Extracted data:
****

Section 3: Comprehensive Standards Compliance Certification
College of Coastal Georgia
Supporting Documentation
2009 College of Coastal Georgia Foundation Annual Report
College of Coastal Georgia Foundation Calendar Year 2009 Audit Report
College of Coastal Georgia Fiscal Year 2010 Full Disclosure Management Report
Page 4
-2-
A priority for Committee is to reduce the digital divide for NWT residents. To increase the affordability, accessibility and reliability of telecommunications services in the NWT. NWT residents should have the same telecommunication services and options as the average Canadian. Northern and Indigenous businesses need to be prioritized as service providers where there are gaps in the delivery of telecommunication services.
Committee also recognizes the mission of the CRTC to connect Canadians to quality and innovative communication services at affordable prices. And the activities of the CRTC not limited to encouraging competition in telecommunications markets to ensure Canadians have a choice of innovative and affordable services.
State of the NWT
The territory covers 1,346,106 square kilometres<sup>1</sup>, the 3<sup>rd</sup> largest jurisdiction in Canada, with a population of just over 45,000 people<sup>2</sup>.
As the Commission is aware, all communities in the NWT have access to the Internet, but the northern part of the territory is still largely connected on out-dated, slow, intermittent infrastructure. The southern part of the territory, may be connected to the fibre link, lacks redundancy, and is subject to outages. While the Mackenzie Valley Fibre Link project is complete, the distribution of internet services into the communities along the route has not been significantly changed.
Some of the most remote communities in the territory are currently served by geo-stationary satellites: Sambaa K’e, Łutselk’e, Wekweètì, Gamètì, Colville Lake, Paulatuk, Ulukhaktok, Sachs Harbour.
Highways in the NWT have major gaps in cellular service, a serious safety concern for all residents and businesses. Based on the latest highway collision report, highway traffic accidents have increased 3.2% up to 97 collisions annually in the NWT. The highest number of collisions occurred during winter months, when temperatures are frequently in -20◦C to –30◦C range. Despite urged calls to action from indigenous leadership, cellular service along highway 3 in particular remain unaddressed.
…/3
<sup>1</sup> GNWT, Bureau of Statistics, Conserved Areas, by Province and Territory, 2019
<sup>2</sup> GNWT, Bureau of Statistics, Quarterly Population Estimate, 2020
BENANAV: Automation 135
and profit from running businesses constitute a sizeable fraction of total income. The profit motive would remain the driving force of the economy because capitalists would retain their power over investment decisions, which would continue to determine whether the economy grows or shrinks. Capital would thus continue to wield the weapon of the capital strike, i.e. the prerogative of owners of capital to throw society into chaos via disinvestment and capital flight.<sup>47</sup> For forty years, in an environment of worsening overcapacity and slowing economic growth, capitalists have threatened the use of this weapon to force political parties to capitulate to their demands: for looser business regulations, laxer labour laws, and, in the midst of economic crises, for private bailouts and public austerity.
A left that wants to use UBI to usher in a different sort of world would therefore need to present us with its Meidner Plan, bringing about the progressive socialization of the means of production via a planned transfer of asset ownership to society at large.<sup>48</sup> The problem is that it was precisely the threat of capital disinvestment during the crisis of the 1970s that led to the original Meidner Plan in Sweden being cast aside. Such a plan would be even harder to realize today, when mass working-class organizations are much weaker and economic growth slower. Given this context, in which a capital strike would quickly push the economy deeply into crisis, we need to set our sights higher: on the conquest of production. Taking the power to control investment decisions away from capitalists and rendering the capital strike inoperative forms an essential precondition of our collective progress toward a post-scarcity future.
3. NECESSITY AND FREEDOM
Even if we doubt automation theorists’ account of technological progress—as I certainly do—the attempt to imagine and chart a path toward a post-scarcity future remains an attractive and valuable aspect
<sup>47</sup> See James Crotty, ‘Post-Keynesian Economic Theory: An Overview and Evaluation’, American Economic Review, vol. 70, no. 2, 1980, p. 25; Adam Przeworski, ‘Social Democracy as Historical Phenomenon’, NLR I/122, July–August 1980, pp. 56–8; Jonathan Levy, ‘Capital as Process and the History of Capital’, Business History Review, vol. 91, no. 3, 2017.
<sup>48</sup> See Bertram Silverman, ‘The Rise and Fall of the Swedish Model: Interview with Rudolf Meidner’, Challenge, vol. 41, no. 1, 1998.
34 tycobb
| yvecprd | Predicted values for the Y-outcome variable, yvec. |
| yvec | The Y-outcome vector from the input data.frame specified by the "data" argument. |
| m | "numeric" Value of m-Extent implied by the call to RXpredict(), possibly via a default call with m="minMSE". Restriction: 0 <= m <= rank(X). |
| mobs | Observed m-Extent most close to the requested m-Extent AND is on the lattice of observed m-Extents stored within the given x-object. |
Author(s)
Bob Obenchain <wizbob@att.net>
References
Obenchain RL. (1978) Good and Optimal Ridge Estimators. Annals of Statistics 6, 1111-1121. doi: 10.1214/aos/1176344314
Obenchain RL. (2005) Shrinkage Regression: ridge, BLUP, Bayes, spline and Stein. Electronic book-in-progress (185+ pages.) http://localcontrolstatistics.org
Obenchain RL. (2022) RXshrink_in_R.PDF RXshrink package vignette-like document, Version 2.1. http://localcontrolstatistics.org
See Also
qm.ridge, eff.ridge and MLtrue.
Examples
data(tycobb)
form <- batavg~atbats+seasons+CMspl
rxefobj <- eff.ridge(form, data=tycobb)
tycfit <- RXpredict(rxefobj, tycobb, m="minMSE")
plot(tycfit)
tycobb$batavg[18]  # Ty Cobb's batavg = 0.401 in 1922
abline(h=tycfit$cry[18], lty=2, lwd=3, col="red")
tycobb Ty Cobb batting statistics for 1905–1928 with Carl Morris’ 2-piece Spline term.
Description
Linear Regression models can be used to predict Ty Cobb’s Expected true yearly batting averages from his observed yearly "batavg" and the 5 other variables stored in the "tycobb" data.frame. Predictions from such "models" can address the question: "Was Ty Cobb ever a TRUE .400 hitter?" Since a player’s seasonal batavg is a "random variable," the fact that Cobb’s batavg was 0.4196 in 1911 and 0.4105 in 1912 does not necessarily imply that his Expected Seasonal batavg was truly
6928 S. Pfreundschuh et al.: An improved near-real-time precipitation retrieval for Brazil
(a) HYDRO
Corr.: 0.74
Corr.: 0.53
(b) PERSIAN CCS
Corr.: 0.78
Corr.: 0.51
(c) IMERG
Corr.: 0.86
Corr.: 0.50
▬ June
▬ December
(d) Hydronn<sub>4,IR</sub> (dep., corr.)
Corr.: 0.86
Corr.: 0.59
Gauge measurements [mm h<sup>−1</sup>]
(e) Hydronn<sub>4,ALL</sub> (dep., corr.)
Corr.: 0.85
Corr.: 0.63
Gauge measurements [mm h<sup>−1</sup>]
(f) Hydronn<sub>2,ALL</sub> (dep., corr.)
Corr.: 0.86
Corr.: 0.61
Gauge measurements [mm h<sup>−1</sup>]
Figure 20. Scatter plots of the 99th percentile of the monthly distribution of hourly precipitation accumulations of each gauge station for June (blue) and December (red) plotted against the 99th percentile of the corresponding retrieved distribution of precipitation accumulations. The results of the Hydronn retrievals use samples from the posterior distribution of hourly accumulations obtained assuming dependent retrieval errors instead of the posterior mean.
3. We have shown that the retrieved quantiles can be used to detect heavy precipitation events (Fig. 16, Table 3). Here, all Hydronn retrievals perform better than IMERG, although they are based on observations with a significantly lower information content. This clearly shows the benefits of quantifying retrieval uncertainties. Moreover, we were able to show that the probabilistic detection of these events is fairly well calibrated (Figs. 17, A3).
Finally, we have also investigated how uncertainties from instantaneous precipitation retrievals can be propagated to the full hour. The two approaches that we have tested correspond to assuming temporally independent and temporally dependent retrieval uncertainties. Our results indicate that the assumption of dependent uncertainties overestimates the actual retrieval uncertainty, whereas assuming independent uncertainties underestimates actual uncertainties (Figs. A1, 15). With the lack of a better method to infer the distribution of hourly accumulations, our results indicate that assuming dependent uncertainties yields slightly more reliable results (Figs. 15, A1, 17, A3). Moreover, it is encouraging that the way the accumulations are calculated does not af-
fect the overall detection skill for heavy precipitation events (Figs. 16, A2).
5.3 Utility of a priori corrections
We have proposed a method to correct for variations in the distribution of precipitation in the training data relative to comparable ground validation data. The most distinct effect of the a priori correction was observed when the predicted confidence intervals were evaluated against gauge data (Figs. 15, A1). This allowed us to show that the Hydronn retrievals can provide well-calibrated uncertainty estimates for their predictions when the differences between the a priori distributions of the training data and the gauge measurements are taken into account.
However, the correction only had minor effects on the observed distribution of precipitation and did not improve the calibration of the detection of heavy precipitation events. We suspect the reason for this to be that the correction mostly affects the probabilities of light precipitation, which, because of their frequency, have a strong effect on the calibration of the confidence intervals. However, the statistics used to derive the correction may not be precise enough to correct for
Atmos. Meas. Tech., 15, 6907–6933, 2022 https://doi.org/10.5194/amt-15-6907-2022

****

What to work on:
Repeat exactly the lines above from the one with "<= rank(X). |" up to and including the one with "Description". No other line belongs in the reply.

Result for this exercise:
| m | "numeric" Value of m-Extent implied by the call to RXpredict(), possibly via a default call with m="minMSE". Restriction: 0 <= m <= rank(X). |
| mobs | Observed m-Extent most close to the requested m-Extent AND is on the lattice of observed m-Extents stored within the given x-object. |
Author(s)
Bob Obenchain <wizbob@att.net>
References
Obenchain RL. (1978) Good and Optimal Ridge Estimators. Annals of Statistics 6, 1111-1121. doi: 10.1214/aos/1176344314
Obenchain RL. (2005) Shrinkage Regression: ridge, BLUP, Bayes, spline and Stein. Electronic book-in-progress (185+ pages.) http://localcontrolstatistics.org
Obenchain RL. (2022) RXshrink_in_R.PDF RXshrink package vignette-like document, Version 2.1. http://localcontrolstatistics.org
See Also
qm.ridge, eff.ridge and MLtrue.
Examples
data(tycobb)
form <- batavg~atbats+seasons+CMspl
rxefobj <- eff.ridge(form, data=tycobb)
tycfit <- RXpredict(rxefobj, tycobb, m="minMSE")
plot(tycfit)
tycobb$batavg[18]  # Ty Cobb's batavg = 0.401 in 1922
abline(h=tycfit$cry[18], lty=2, lwd=3, col="red")
tycobb Ty Cobb batting statistics for 1905–1928 with Carl Morris’ 2-piece Spline term.
Description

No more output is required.